WORK TO COMPLETE> Recast every line of the records below as one numbered list, skipping blank lines and leaving out the pictures.

AVAILABLE RECORDS>
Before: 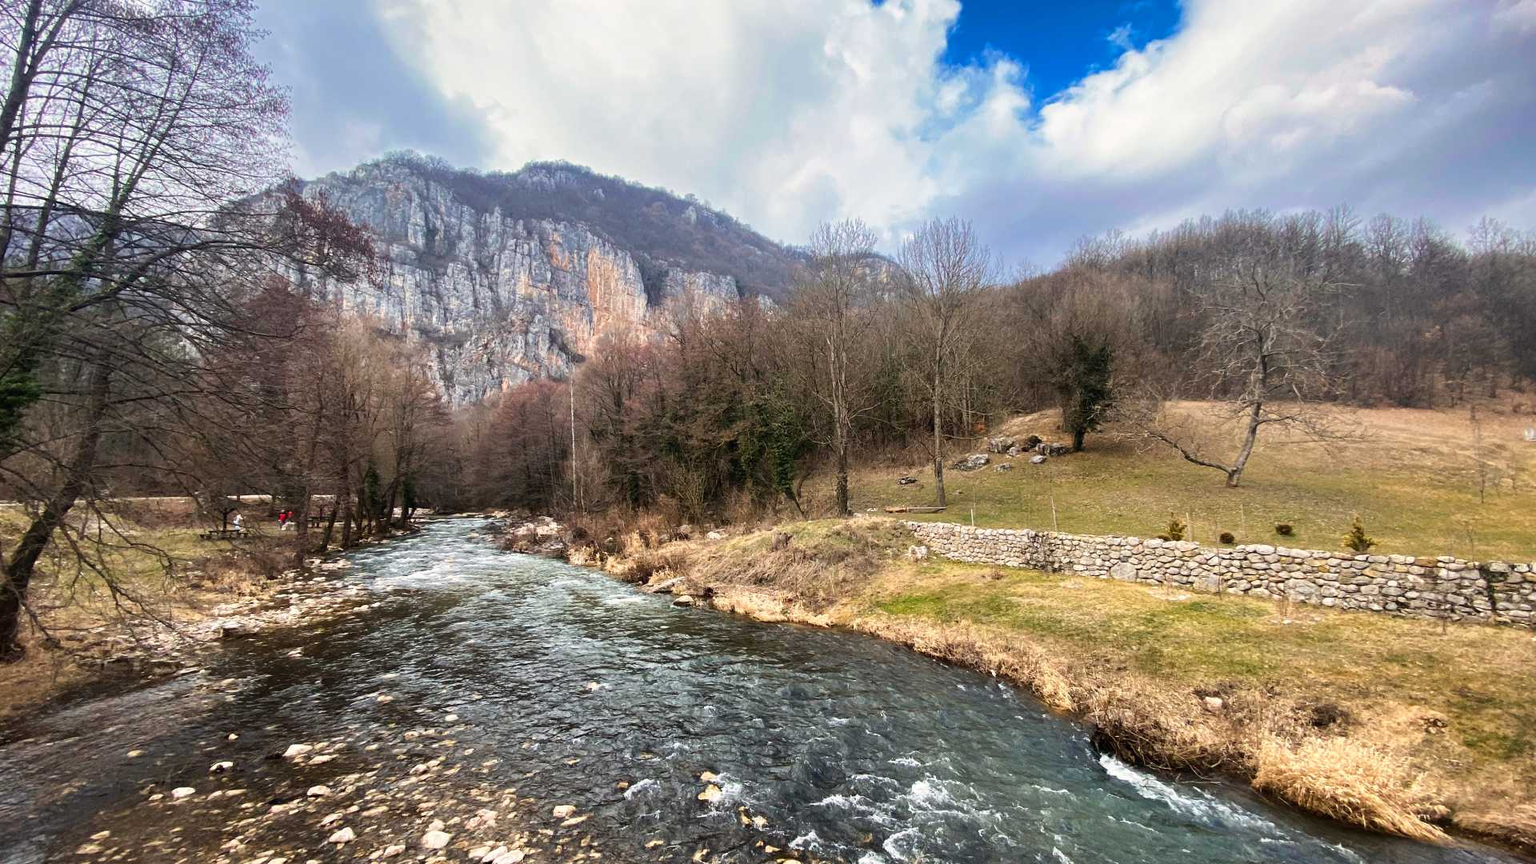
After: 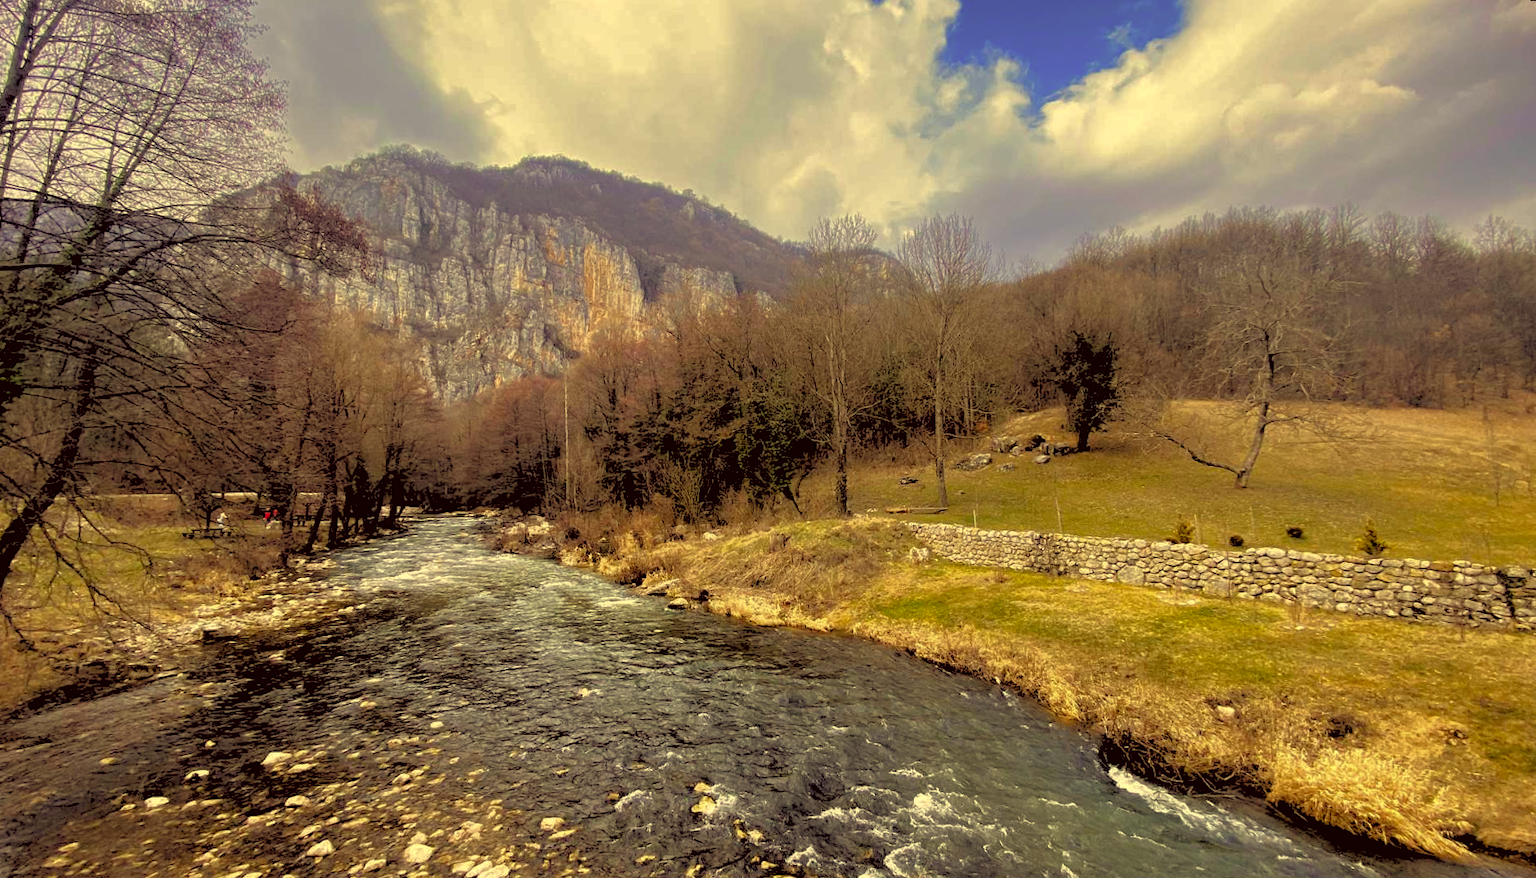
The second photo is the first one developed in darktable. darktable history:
color correction: highlights a* -0.482, highlights b* 40, shadows a* 9.8, shadows b* -0.161
rotate and perspective: rotation 0.226°, lens shift (vertical) -0.042, crop left 0.023, crop right 0.982, crop top 0.006, crop bottom 0.994
base curve: curves: ch0 [(0, 0) (0.826, 0.587) (1, 1)]
rgb levels: levels [[0.027, 0.429, 0.996], [0, 0.5, 1], [0, 0.5, 1]]
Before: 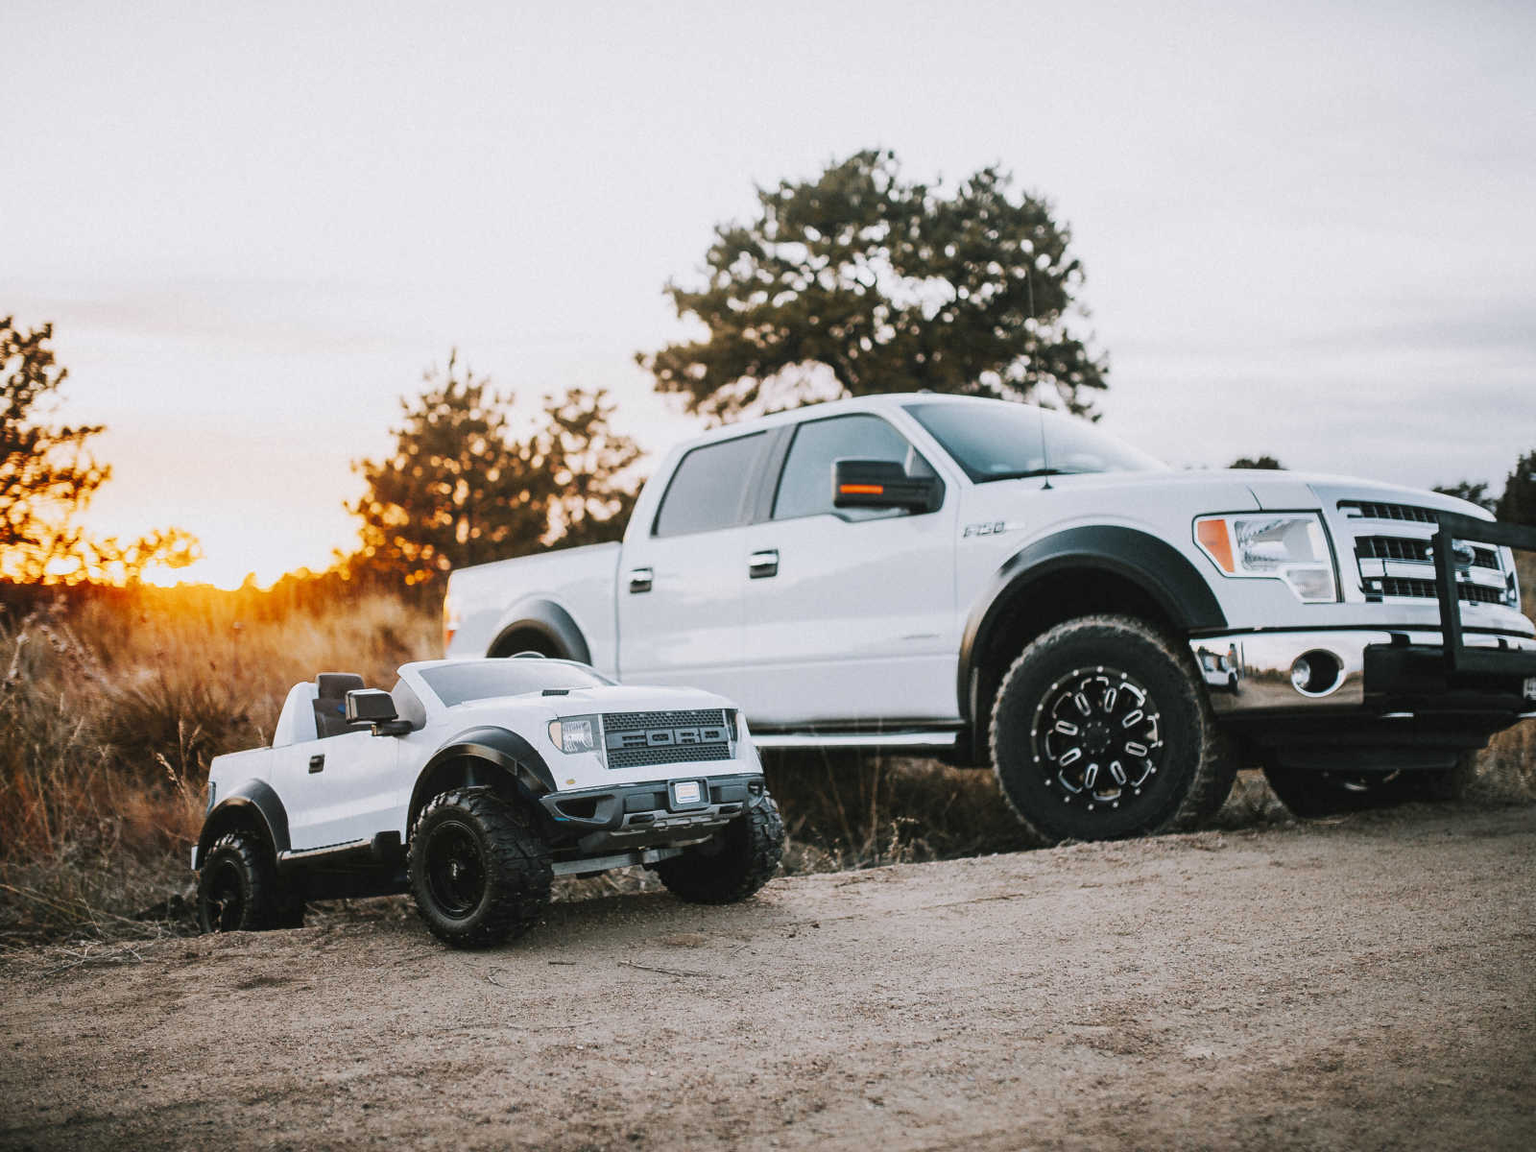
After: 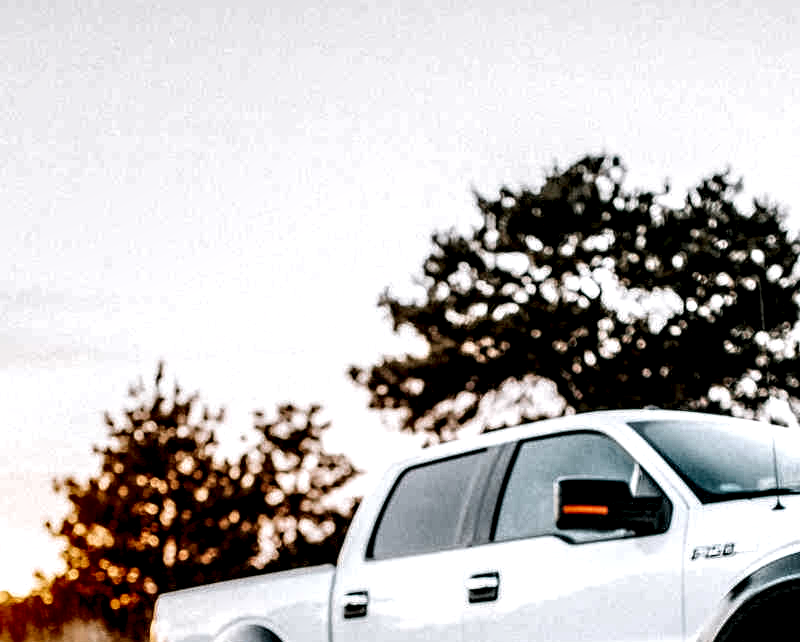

ANSWER TO THE PROBLEM>
1. Before: 
2. After: 
3. The second photo is the first one developed in darktable. darktable history:
4. color correction: highlights a* -0.482, highlights b* 40, shadows a* 9.8, shadows b* -0.161
5. rotate and perspective: rotation 0.226°, lens shift (vertical) -0.042, crop left 0.023, crop right 0.982, crop top 0.006, crop bottom 0.994
6. base curve: curves: ch0 [(0, 0) (0.826, 0.587) (1, 1)]
7. rgb levels: levels [[0.027, 0.429, 0.996], [0, 0.5, 1], [0, 0.5, 1]]
8. Before: 
9. After: 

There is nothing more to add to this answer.